Announcing My Next Book!

NOTE: The publication date for Last Night at the Telegraph Club as announced below in Publishers Weekly was only an estimate. It will not be published in 2019, but it is definitely forthcoming. When I have a publication date scheduled, I’ll announce it here.

Yesterday the news of my latest book deal was announced in Publishers Weekly and I'm thrilled to share some more details with you today. Here's the deal:

Andrew Karre at Dutton has acquired Last Night at the Telegraph Club, a YA novel by Malinda Lo. Set in 1950s San Francisco, the novel is a story of love and duty that explores the complicated overlap between the city's Chinese-American and LGBTQ communities. Publication is planned for 2019; Michael Bourret at Dystel, Goderich & Bourret did the deal for North American rights.

This is a book that six months ago I didn't even know I'd be writing, and the speed with which this happened is amazing to me because publishing usually moves at the pace of an extra slow tortoise. Here's how it happened: Last year, author Saundra Mitchell invited me to contribute a short story to an anthology she's editing, All Out, which is a collection of historical fiction about LGBTQ+ teens that will be published in 2018. Of course I said yes immediately!

Right before Saundra asked, I had read Rise of the Rocket Girls by Nathalia Holt, a nonfiction account of the women who worked at the Jet Propulsion Laboratory in Pasadena, California, starting in the late 1940s and early 1950s. These women were computers — they did the mathematical calculations that were necessary to make rockets fly — just like the women in the movie (and book) Hidden Figures. The JPL women included a Chinese American woman named Helen Ling, who was one of very first Asian American women to work in this field. She went on to hire several other Asian American women, and I found her story to be really inspiring.

I wanted to bring that inspiration to my story for the All Out anthology.
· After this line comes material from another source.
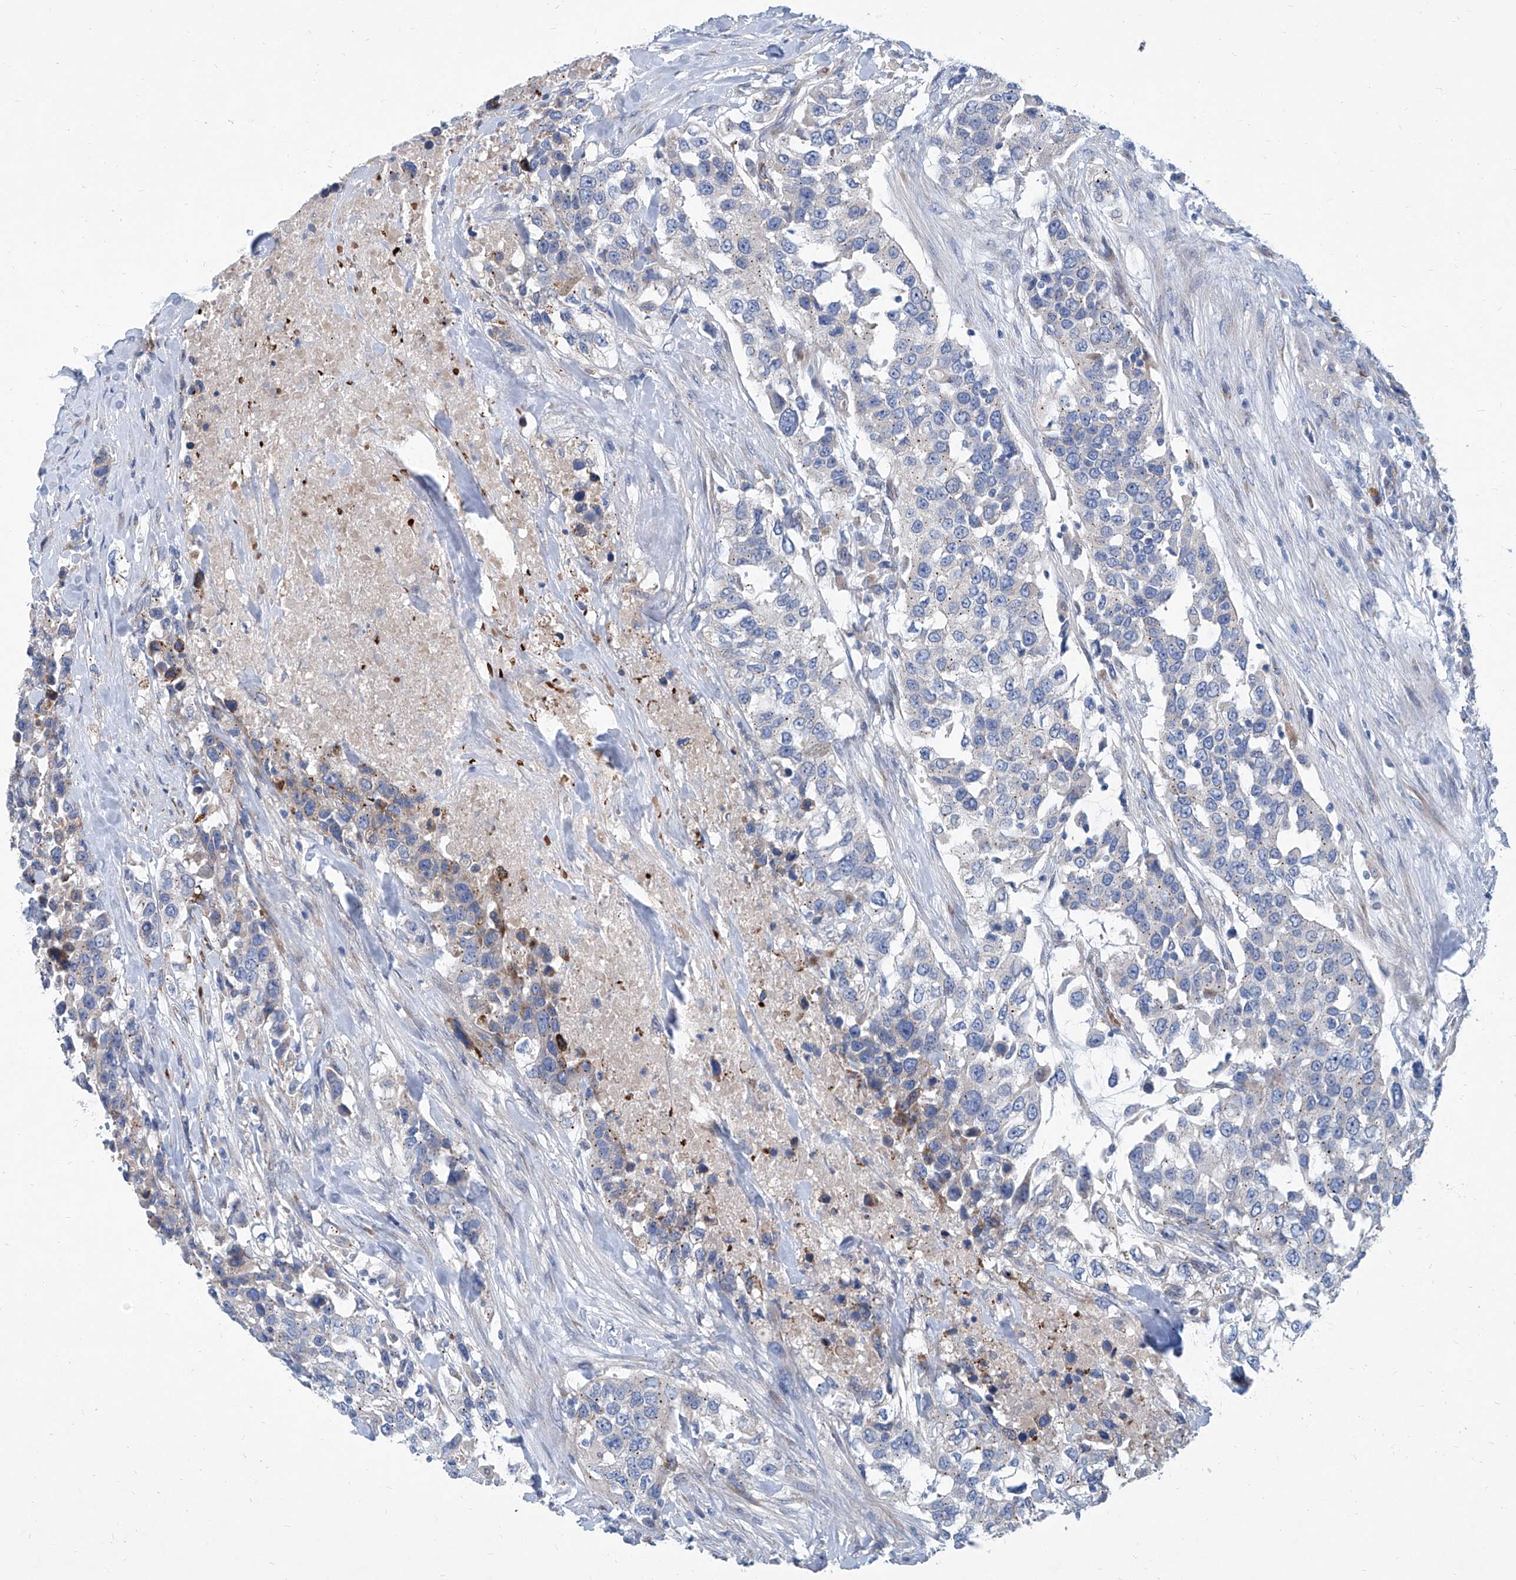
{"staining": {"intensity": "negative", "quantity": "none", "location": "none"}, "tissue": "urothelial cancer", "cell_type": "Tumor cells", "image_type": "cancer", "snomed": [{"axis": "morphology", "description": "Urothelial carcinoma, High grade"}, {"axis": "topography", "description": "Urinary bladder"}], "caption": "Tumor cells show no significant expression in high-grade urothelial carcinoma.", "gene": "FPR2", "patient": {"sex": "female", "age": 80}}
The story, which is titled "New Year," is about a Chinese American girl in 1955 San Francisco who dreams of a life outside of Chinatown. Her aunt, who was inspired by Helen Ling and the women who worked at JPL, is one window to a bigger world. The main character finds other windows too, in the form of an underground lesbian community.
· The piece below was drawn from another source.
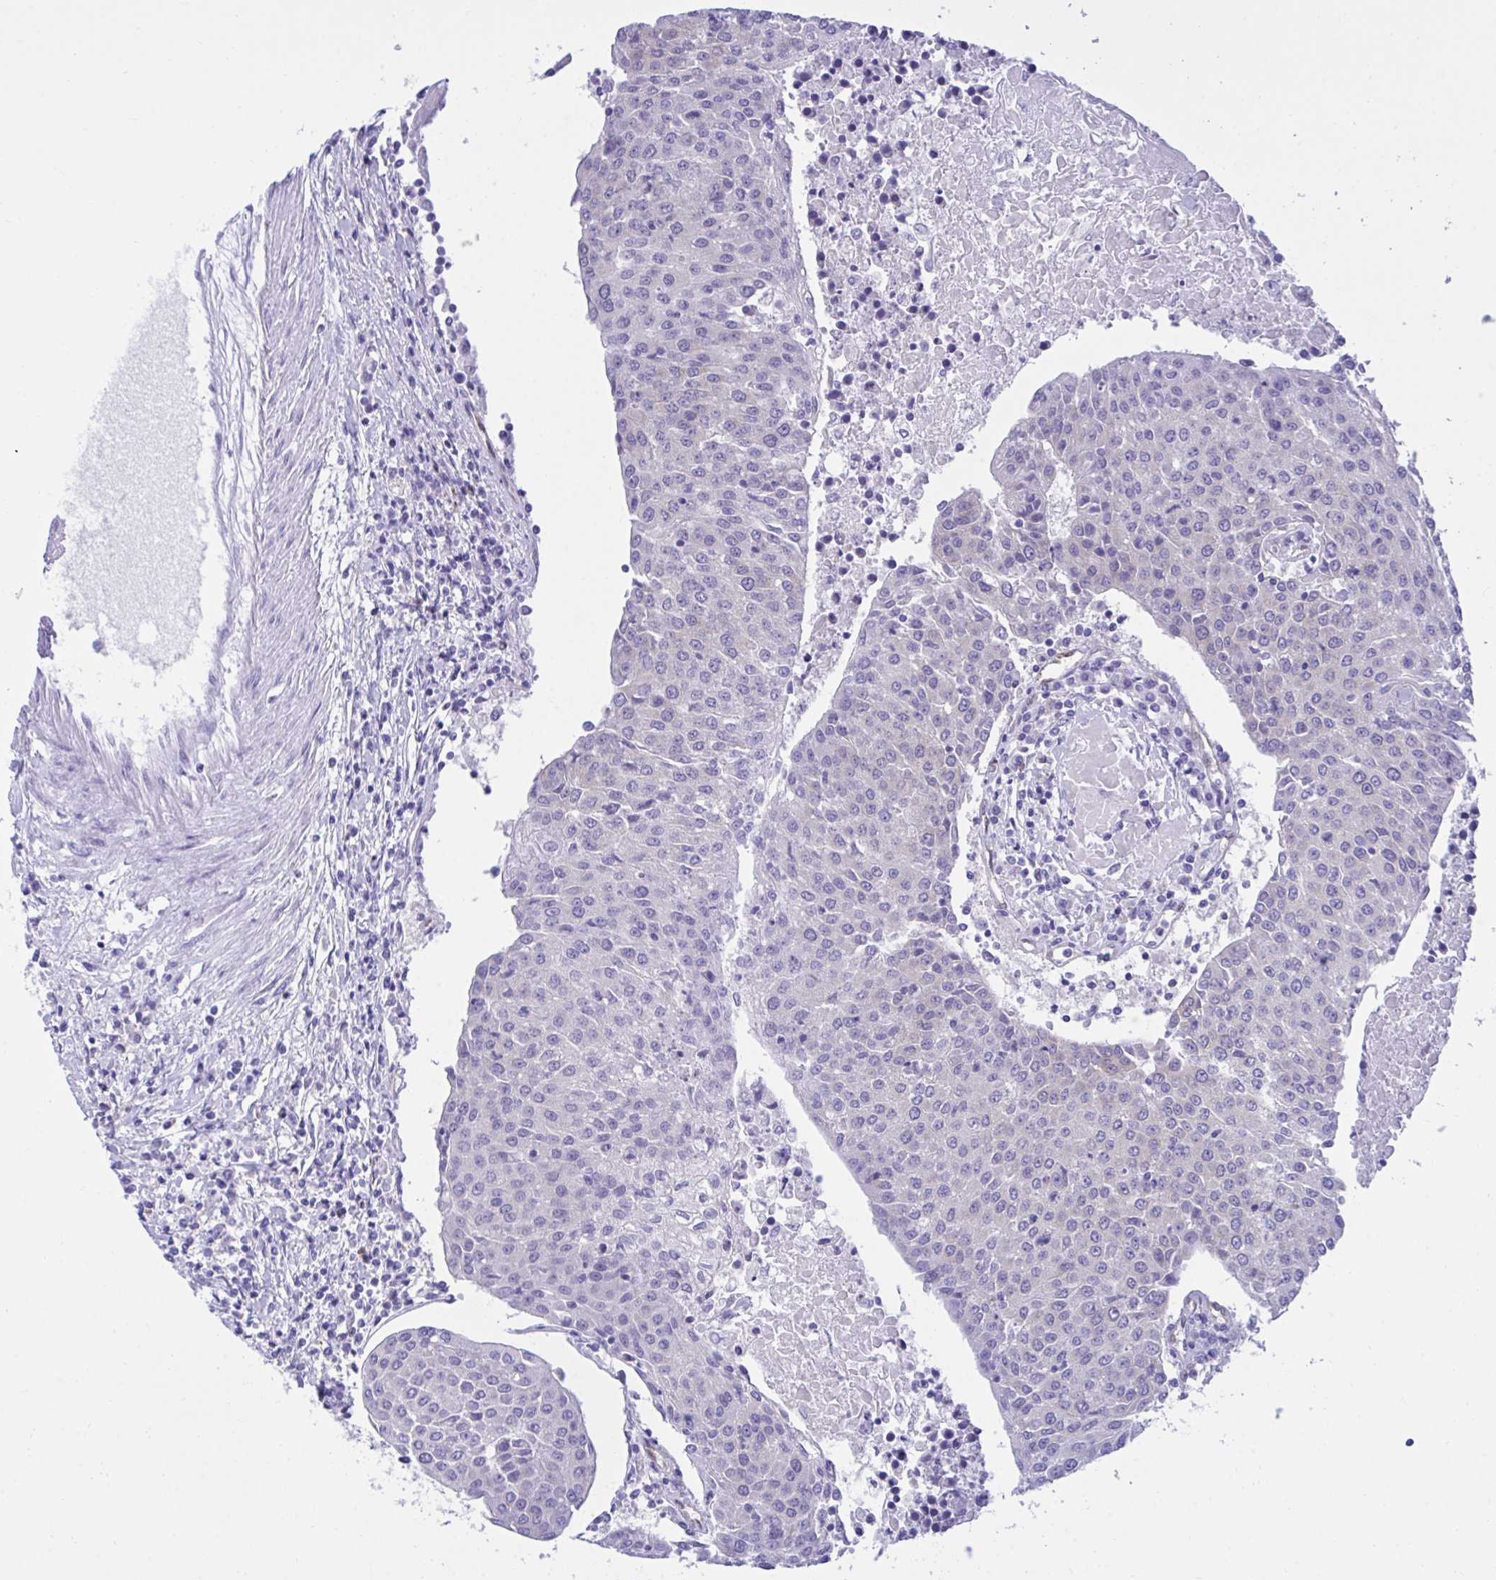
{"staining": {"intensity": "negative", "quantity": "none", "location": "none"}, "tissue": "urothelial cancer", "cell_type": "Tumor cells", "image_type": "cancer", "snomed": [{"axis": "morphology", "description": "Urothelial carcinoma, High grade"}, {"axis": "topography", "description": "Urinary bladder"}], "caption": "High magnification brightfield microscopy of urothelial carcinoma (high-grade) stained with DAB (3,3'-diaminobenzidine) (brown) and counterstained with hematoxylin (blue): tumor cells show no significant staining.", "gene": "PGM2L1", "patient": {"sex": "female", "age": 85}}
Two ads from the san francisco chronicle in 1955: on the left is an ad for the chinatown club forbidden city, and on the right is an ad for club chi-chi, which featured male impersonators regularly.
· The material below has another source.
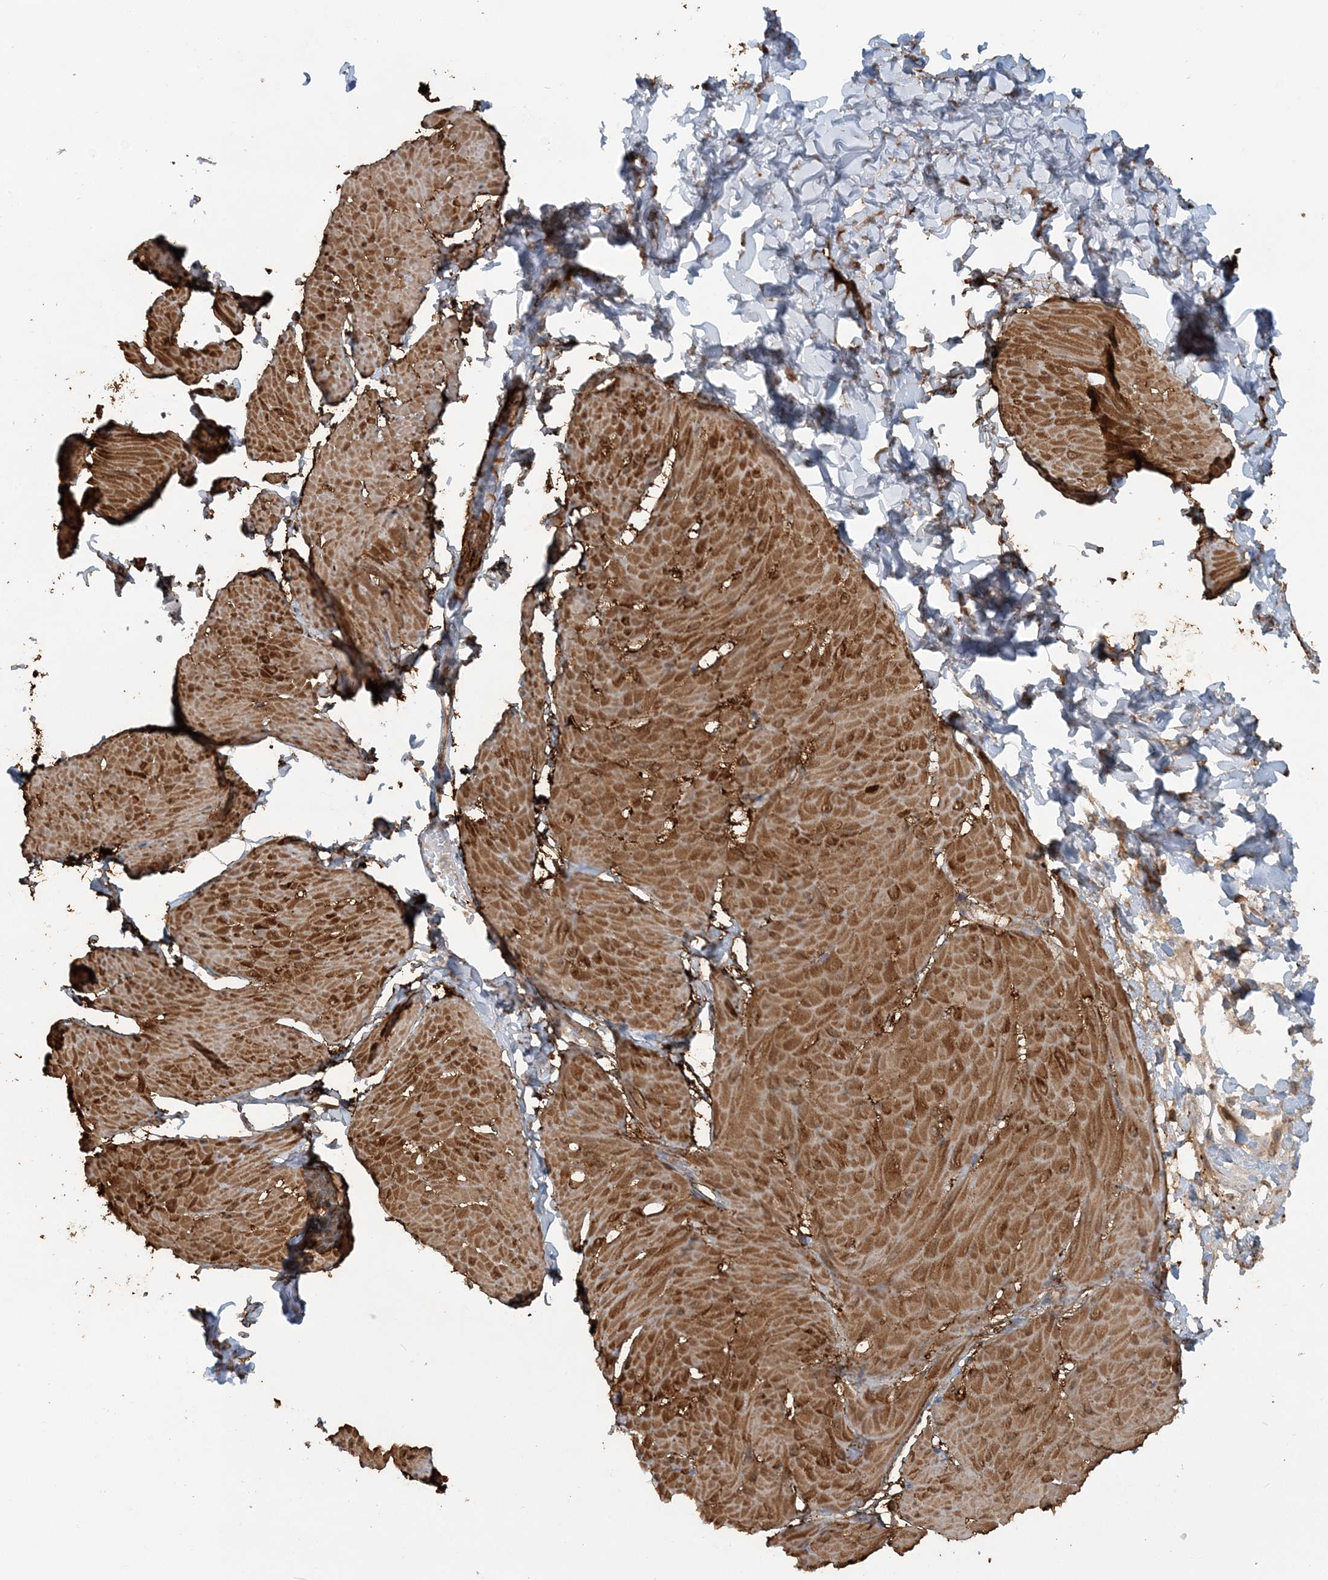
{"staining": {"intensity": "strong", "quantity": ">75%", "location": "cytoplasmic/membranous,nuclear"}, "tissue": "smooth muscle", "cell_type": "Smooth muscle cells", "image_type": "normal", "snomed": [{"axis": "morphology", "description": "Urothelial carcinoma, High grade"}, {"axis": "topography", "description": "Urinary bladder"}], "caption": "Smooth muscle stained for a protein (brown) shows strong cytoplasmic/membranous,nuclear positive staining in about >75% of smooth muscle cells.", "gene": "DSTN", "patient": {"sex": "male", "age": 46}}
Two ads from the san francisco chronicle in 1955: on the left is an ad for the chinatown club forbidden city, and on the right is an ad for club chi-chi, which featured male impersonators regularly.

In 1950s San Francisco, there were quite a number of gay and lesbian bars, mostly operating in the North Beach area of the city. They often had drag shows, and those drag shows were featured openly in the San Francisco Chronicle's entertainment columns and ads. If you're familiar with San Francisco, you know that North Beach is only a block or two away from Chinatown. It got me wondering: How likely is it that a girl from Chinatown might encounter some of those drag performers? Or walk past those bars? From those questions, an entire world has opened up for me.

Because I'm a recovering academic and seriously addicted to research, I totally over-researched my story. When I described it to Michael Bourret, my agent, he told me he thought there was a novel in it. I hadn't initially thought it was anything more than a story, but the more we talked about it, the more I was taken by the idea. That idea has become the basis for my next novel, Last Night at the Telegraph Club. I'm so excited that Andrew Karre, my editor, saw the potential in the idea, too.

The best part of it for me is that I get to continue researching! Even though I over-researched the story, there are so many gaps for me to fill in for the novel. I'm in the middle of research right now, and later this summer I'm going back to San Francisco for a week to walk through Chinatown, imagine where all the old lesbian bars were, and hopefully talk to some experts on the historical period.

I especially love that I'm getting to tell a story that has rarely if ever been told: the story of a queer Chinese American girl in the 1950s. This girl has been invisible for far too long, but I'm totally certain that she existed, because we always have.